I am skeptical of jury-systems, as I have hinted before and as I may eventually spell out more coherently. But that is neither here nor there today. Today I want to look at what juries meant to the Athenians, and how they worked.
Above, you see a strapping but unfortunate lad named Orestes being beset by the Furies. He is one of the main characters in the Oresteia, a famous trilogy of tragedies by Aeschylus, the oldest of the three great Greek playwrights (the others being Sophocles and Euripides). It is a heart-rending story about a truly haunted family that, generation after generation, goes from bad to worse until it ends …. in the world’s first jury trial!
Background
Very quickly: Several generations of disastering downstream, a king (Agamemnon) continues the pattern by sacrificing his own daughter (!) so that he can take an army to Troy to get his brother’s wife (Helen) back. More than a decade later, he comes back–victorious, as it were. But his wife is humping another man and hates her husband for killing her daughter and takes revenge: she stabs him in the bath tub.
Now the disastering moves on to the next generation: The remaining children of Agamemnon and his wife, Orestes and Electra, must avenge …. well, whom exactly? Their sister, whom their father had murdered? Or their father, whom their mother had murdered? They settle for the latter, and Orestes kills his mother. The Furies are beside themselves and go to work on Orestes.

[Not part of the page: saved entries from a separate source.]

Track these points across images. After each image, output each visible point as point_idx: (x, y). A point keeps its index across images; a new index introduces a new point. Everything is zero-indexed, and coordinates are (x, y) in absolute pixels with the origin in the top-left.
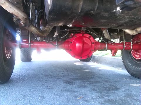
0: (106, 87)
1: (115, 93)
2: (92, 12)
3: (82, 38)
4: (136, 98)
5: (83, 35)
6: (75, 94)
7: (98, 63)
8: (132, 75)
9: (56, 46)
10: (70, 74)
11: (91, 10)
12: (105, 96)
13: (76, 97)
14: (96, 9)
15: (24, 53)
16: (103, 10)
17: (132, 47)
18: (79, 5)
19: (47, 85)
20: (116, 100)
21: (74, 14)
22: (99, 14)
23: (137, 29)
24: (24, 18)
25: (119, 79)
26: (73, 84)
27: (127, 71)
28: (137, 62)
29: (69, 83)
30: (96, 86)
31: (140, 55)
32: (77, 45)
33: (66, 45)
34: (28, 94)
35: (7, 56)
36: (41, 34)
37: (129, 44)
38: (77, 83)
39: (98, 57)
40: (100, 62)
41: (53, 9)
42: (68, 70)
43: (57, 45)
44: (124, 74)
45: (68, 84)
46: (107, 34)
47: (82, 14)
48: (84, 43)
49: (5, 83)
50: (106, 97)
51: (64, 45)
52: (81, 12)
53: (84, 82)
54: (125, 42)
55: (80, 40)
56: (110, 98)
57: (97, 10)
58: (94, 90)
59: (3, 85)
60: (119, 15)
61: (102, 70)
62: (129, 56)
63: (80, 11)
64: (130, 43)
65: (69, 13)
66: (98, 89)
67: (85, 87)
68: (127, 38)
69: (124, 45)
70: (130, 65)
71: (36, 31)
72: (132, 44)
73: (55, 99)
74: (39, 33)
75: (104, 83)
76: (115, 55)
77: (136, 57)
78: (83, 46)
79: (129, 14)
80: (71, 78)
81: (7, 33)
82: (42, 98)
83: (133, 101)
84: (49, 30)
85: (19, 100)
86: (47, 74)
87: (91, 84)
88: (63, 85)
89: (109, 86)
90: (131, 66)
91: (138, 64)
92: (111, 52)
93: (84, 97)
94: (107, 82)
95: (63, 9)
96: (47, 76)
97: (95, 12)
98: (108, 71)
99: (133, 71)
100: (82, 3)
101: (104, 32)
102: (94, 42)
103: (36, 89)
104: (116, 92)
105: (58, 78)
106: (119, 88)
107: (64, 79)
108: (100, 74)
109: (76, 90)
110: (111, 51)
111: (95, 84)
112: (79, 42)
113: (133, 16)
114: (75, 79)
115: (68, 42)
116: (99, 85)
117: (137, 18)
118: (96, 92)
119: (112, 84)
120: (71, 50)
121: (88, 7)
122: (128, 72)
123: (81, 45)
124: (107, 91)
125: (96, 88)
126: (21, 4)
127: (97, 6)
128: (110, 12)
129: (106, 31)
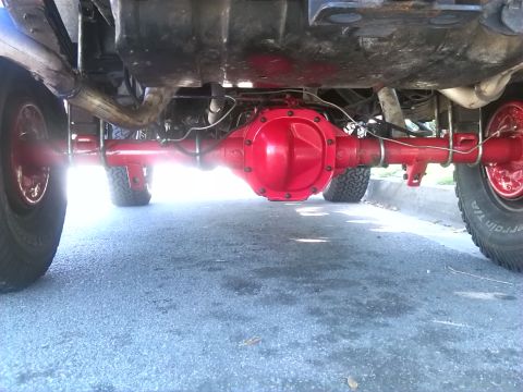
0: (365, 302)
1: (386, 325)
2: (271, 41)
3: (285, 124)
4: (451, 345)
5: (292, 114)
6: (242, 327)
7: (389, 207)
8: (488, 256)
9: (196, 155)
10: (260, 254)
11: (265, 36)
12: (344, 336)
13: (240, 337)
14: (281, 30)
15: (120, 175)
16: (308, 34)
17: (480, 153)
18: (218, 18)
19: (161, 294)
20: (374, 352)
21: (212, 50)
22: (298, 46)
23: (483, 87)
24: (48, 69)
25: (432, 271)
26: (251, 292)
27: (473, 239)
28: (505, 206)
29: (240, 286)
30: (329, 298)
31: (513, 181)
32: (270, 150)
33: (230, 152)
34: (82, 327)
35: (29, 195)
36: (127, 118)
37: (472, 143)
38: (270, 286)
39: (392, 183)
40: (395, 205)
41: (127, 38)
42: (259, 238)
43: (197, 151)
44: (461, 250)
45: (237, 289)
46: (393, 104)
47: (237, 49)
48: (292, 143)
49: (26, 287)
50: (344, 341)
51: (223, 153)
52: (231, 42)
53: (296, 282)
54: (455, 135)
55: (280, 132)
56: (356, 344)
57: (285, 34)
58: (315, 312)
59: (17, 295)
60: (374, 47)
61: (387, 235)
62: (478, 186)
63: (225, 40)
64: (472, 137)
65: (189, 47)
66: (333, 310)
67: (289, 300)
68: (461, 119)
69: (451, 143)
70: (480, 218)
71: (107, 110)
72: (484, 138)
73: (164, 346)
74: (119, 115)
75: (365, 288)
76: (418, 184)
77: (500, 188)
78: (291, 154)
79: (412, 42)
80: (255, 271)
81: (24, 115)
82: (125, 340)
83: (433, 358)
84: (161, 102)
85: (47, 347)
86: (180, 252)
87: (317, 291)
88: (217, 294)
89: (377, 298)
90: (485, 220)
91: (507, 215)
92: (404, 172)
93: (266, 338)
94: (380, 282)
95: (165, 37)
96: (177, 260)
97: (280, 40)
98: (409, 239)
99: (491, 240)
100: (228, 11)
101: (382, 96)
102: (334, 139)
103: (118, 308)
104: (390, 321)
105: (210, 270)
106: (410, 308)
107: (232, 271)
108: (369, 253)
109: (251, 312)
110: (404, 168)
111: (330, 292)
112: (277, 140)
113: (429, 46)
114: (267, 273)
115: (239, 140)
116: (341, 294)
117: (452, 53)
118: (318, 322)
119: (393, 290)
120: (250, 171)
121: (252, 26)
122: (477, 245)
123: (283, 150)
124: (362, 315)
125: (325, 306)
126: (45, 20)
127: (283, 21)
128: (335, 39)
129: (390, 94)
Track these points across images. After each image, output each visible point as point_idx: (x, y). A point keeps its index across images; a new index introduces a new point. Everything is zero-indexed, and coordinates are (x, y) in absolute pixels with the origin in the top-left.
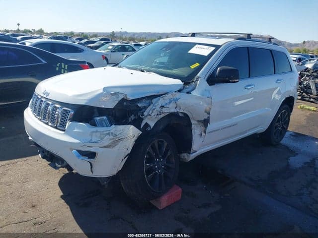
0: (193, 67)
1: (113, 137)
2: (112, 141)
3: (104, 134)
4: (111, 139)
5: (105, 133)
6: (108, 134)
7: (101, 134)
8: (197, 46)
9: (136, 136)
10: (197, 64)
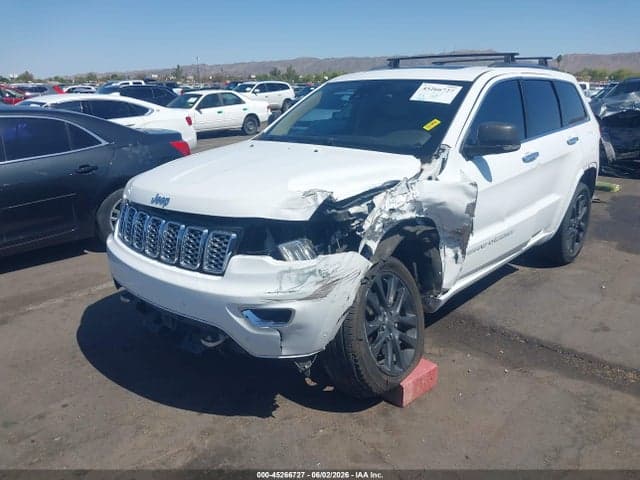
0: (428, 127)
1: (321, 279)
2: (320, 285)
3: (304, 274)
4: (318, 283)
5: (306, 271)
6: (313, 273)
7: (299, 275)
8: (424, 85)
9: (362, 272)
10: (436, 122)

What could possibly happen next? It would seem that everybody has to keep slaughtering everybody forever, were it not for…
The Athenian Jury
Aeschylus now did something very cheeky. The Trojan War took place, if indeed it did, around 1250 BCE. It was already ancient mythology for the Athenians of the fifth century BCE. But Aeschylus modernized the story. He added a patriotic Athenian twist: They do not keep slaughtering one another. Instead, they settle things in an Athenian jury trial!
The jury, as it happened, was split. Half thought Orestes was in the wrong, the other half thought he had had no choice. So Athena herself had to join in to break the tie. She voted to acquit, thus setting the precedent for all subsequent Athenian trials that a tied vote meant acquittal.
And so the days of blood feuding were over. The scary Furies turned into something else: the benevolent and beautiful Eumenides (“kind ones”), whom the Athenians would revere among their gods. Civilization had begun. Athens had begun! She stood for freedom and justice.
Practicalities
A few other things are worth mentioning:
- The juries were huge, numbering about 500. Sitting on juries and in the assembly was all that Athenian citizens did (slaves and women did what we would call work).
- Anybody could bring an indictment.
- There were two rounds of voting: First, to decide whether the defendant was guilty or innocent of the charges; second, if guilty, to decide between the punishments proposed by the prosecution and defense.
But the most important point is the one you’re supposed to infer from Aeschylus: the Athenians loved their jury courts, their assembly, their free speech, their democracy. The worst thing that could happen would be for something to call these institutions into doubt. And that’s what happened when an Athenian jury put Socrates to death.